A creature picks an edge for its tower shield in Pathfinder (also see here). The rules are different for a Dungeons and Dragons 3.5 tower shield (Player's Handbook 123) (30 gp; 45 lbs.):
This massive wooden shield is nearly as tall as you are. In most situations, it provides the indicated shield bonus to your AC. However, you can instead use it as total cover, though you must give up your attacks to do so. The shield does not, however, provide cover against targeted spells; a spellcaster can cast a spell on you by targeting the shield you are holding. You cannot bash with a tower shield, nor can you use your shield hand for anything else.
When employing a tower shield in combat, you take a –2 penalty on attack rolls because of the shield’s encumbrance.

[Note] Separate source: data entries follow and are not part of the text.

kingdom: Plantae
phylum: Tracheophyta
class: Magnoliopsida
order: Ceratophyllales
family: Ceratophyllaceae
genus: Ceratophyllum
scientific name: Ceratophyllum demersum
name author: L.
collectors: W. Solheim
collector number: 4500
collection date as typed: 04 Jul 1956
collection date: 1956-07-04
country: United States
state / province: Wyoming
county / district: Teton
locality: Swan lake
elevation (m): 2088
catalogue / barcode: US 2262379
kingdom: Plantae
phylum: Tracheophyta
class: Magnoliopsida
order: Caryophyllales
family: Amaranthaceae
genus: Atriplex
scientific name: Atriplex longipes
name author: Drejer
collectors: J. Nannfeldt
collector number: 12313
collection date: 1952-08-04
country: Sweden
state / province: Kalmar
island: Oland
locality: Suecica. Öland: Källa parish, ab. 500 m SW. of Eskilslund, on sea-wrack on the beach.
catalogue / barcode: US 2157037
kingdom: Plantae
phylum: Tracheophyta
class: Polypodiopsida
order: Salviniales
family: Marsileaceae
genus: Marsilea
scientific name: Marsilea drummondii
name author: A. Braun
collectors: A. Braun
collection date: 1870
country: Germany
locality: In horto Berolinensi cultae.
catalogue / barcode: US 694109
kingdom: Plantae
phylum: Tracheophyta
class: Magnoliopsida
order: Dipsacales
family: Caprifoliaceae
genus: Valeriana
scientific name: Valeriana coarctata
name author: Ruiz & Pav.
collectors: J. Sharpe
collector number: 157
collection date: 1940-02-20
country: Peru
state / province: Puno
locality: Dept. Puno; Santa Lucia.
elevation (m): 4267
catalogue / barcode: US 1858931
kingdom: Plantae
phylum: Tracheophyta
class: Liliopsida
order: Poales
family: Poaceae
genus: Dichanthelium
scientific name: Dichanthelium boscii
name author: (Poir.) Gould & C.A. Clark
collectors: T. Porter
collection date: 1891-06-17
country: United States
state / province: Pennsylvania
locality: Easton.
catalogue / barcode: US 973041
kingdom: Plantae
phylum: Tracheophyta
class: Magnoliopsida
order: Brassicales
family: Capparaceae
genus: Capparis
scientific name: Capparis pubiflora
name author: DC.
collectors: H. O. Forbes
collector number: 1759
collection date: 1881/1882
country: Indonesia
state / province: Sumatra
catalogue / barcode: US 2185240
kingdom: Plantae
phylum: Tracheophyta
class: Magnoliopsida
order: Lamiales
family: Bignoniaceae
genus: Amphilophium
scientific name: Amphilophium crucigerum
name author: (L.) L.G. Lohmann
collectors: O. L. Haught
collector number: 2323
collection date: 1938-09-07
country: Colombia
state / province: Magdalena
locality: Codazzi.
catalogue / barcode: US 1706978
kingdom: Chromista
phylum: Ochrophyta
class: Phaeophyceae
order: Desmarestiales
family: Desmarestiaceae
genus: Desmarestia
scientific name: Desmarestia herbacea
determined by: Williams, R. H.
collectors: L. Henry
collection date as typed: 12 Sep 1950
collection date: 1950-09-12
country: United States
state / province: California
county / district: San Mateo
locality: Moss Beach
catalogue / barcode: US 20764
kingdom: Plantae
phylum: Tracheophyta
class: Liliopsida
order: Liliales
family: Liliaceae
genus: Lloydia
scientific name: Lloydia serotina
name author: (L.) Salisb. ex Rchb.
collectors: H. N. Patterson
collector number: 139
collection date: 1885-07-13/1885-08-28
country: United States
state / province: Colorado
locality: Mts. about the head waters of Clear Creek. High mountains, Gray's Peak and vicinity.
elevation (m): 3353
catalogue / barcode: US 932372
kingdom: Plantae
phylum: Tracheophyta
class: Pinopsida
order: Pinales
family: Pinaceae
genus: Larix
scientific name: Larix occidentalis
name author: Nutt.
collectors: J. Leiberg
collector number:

So, yeah, there's no picking an edge in 3.5. Instead, foes simply can't make attacks against a creature that possesses total cover like that provided by a tower shield used this way. (Although because of the tower shield's specificity, casters can still target with spells a creature using a tower shield this way.) So, unless a user has something wacky planned for her second tower shield—sledding, perhaps, or as a replacement after having used the first to block a breath weapon—, there's really no reason to lug it around. (Note that this reader tends to agree that a tower shield is a bad choice.)
Further, just in case it's still relevant, while the tower shield description does say that from it a creature can gain total cover yet the creature "must give up [its] attacks to do so," the Dragon #317 Sage Advice column “Steel, Shields, and Spirits: Official Answers” includes the following exchange:
Total cover prevents any attack against you. You can use a tower shield to get total cover if you give up all your attacks. What does “give up
all your attacks” mean?…
To claim total cover from a tower shield, you must use a standard action. The tower shield rules don’t say that, but that’s what they mean. Since you can take only one standard action each round, you cannot also attack, cast a spell, activate a magic item (except for some use-activated items), use a special ability, use total defense, or start or complete a full-round action during the same round you claim total cover from the shield. You can, however, take a move action before or after you claim cover from the shield.… (101)
The Sage for this column is D&D 3e co-designer Skip Williams. This exchange—which is, in fact, far, far longer than the edited version presented here—is repeated nearly verbatim in the Main FAQ (52) with which some folks take issue.